Jonathan Levin
Economist and academic leader Jonathan Levin became Stanford University's thirteenth president in 2024.
He earned undergraduate degrees in English and Mathematics at Stanford in 1994, an M.Phil in Economics at Oxford University in 1996, and a PhD in Economics at the Massachusetts Institute of Technology in 1999. After joining the Stanford faculty in 2000, Levin became the Holbrook Working Professor of Price Theory in the Department of Economics and served as department chair from 2011 to 2014. Prior to assuming the presidency, Levin was the Philip H. Knight Professor and in 2016 became the tenth dean of Stanford's Graduate School of Business.
Levin’s scholarly work has spanned topics ranging from incentive contracts to game theory, e-commerce, and health insurance. He has conducted influential research on the organization and design of markets, subprime lending, and empirical methods to study imperfect competition. He is widely recognized for his scholarship in industrial organization and market design.
In 2011, he received the John Bates Clark Medal as the economist under the age of 40 who has made the most significant contribution to economic thought and knowledge.

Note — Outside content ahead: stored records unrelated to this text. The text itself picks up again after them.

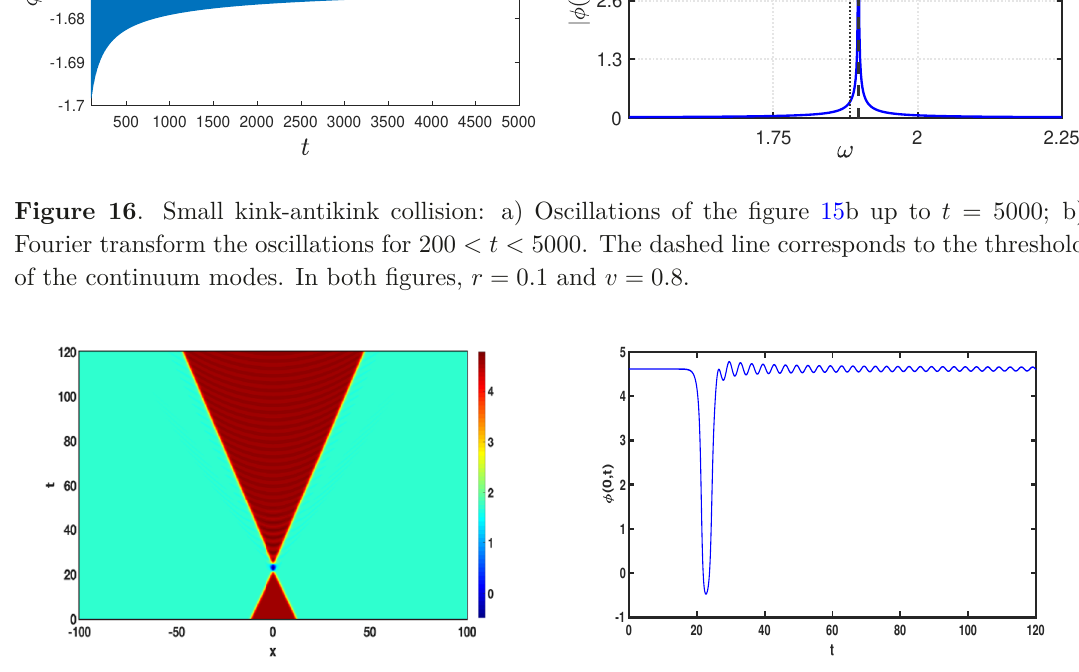
Figure 17 . Small kink-antikink collision, showing one bounce: r = 0 . 1, v = 0 . 55. amplitude A of the field at x = 0 follows the decay expression Merabet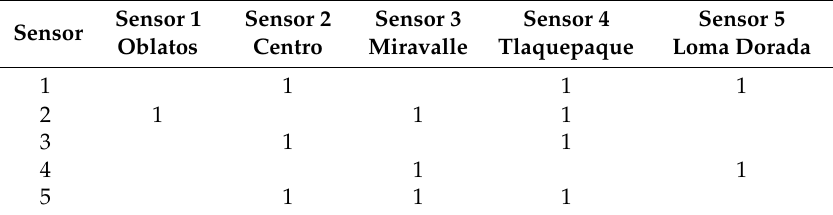
Table 4. Neighboring sensors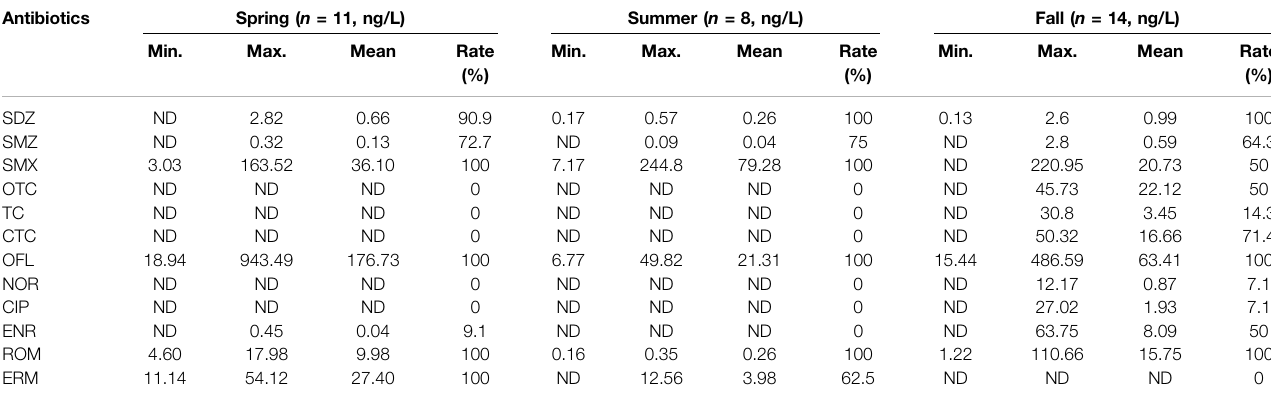
TABLE 1 | Concentration of antibiotics in the surface water of East Dongting Lake. Antibiotics Spring ( n = 11, ng/L)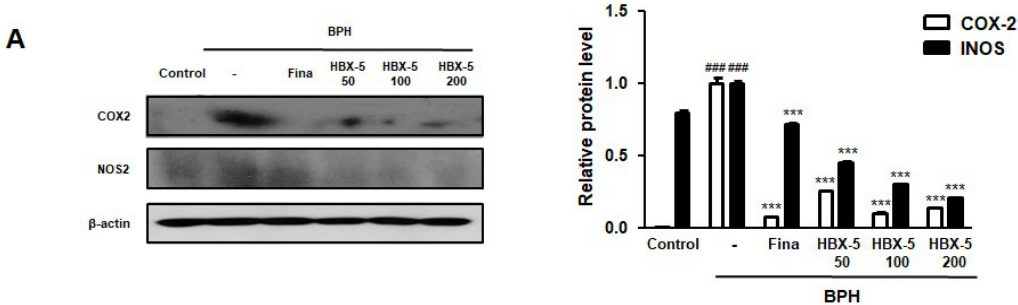
Figure 7. Effect of HBX-5 on the expression of COX-2 and iNOS in prostate tissues of rats with BPH models. ( A ) The protein levels of COX-2 and iNOS were determined by western blotting using specific antibodies. β-actin was used as an internal control. (B) Densitometric analysis was performed using ImageJ Software. The data presented as the mean ± standard error of the mean of 10 rats per group ( ### p < 0.001 vs. Control group; *** p < 0.001 vs. BPH group). Control, Control group; BPH, rats with BPH group; Fina, rats with BPH group treated with 5 mg/kg/day of finasteride; HBX-5 50, rats with BPH group treated with 50 mg/kg/day of HBX-5; HBX-5 100, rats with BPH group treated with 100 mg/kg/day of HBX-5; HBX-5 200, rats with BPH group treated with 200 mg/kg/day of HBX-5.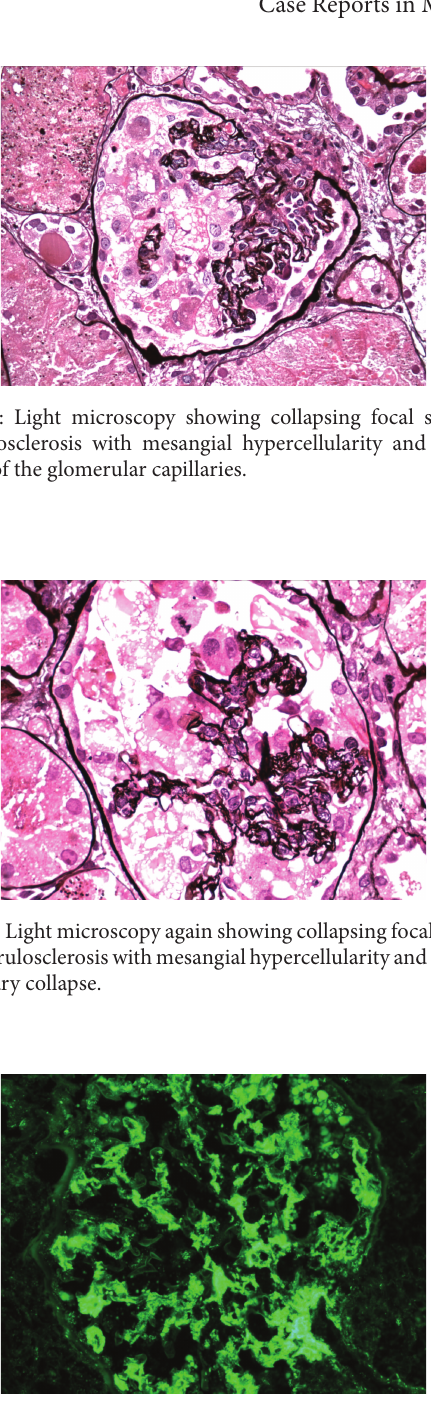
Figure 3: Immunofluorescence reveals granular global mesangial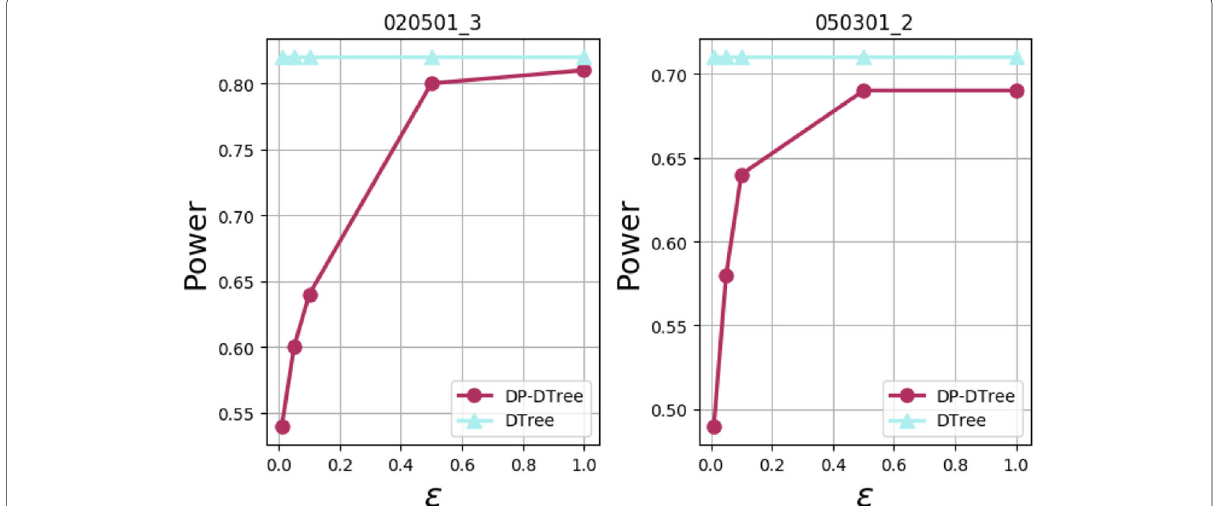
Fig. 7 Experimental results on DTree and DP-DTree( ε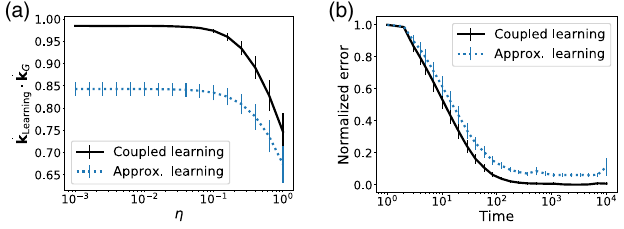
FIG. 5. Training a flow network (512 nodes, 10 random sources, and 3 random targets) with an approximate, experimen- tally viable learning rule. (a) The full coupled learning rule [Eq. (4)] and the approximate learning rule [Eq. (8)] are compared to the gradient of the cost function for different values of η [see Fig. 7(c)]. While the full learning rule is superior, there is still a significant correlation between optimal tuning and the approxi- mate rule. (b) The network may be trained using both the full and approximate rule, at similar timescales. The approximate learning rule, being much more restricted, often saturates at a higher error level compared to the full rule (averaged over 17 random source- target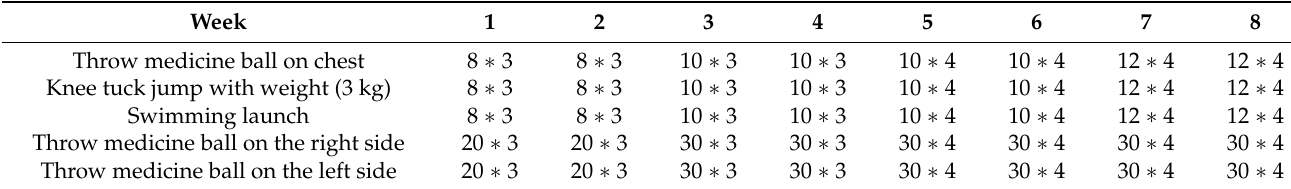
Table 2. BT program. Data are presented as repetitions ×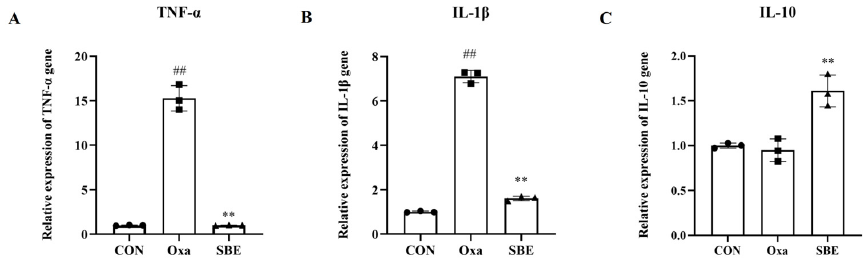
Figure 4. Effects of SBE on the inflammatory factors. Zebrafish intestines were collected, and quantified real-time PCR and mRNA expressions of TNF- α ( A ), IL-1 β ( B ), and IL-10 ( C ) are shown. Fold changes are expressed as means ± SD (n = 30 per group). Groups with different letters statistically differ (compared with the CON group, ## p < 0.01; compared with the Oxa group, ** p < 0.01).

Levin serves as a member of President Biden’s Council of Advisors on Science and Technology. He is a Trustee of the Gordon and Betty Moore Foundation. He has consulted widely in industry and government. He was part of the international expert group that designed the first vaccine Advance Market Commitment for pneumococcal disease and participated in the design of the FCC’s noted broadcast spectrum incentive auction.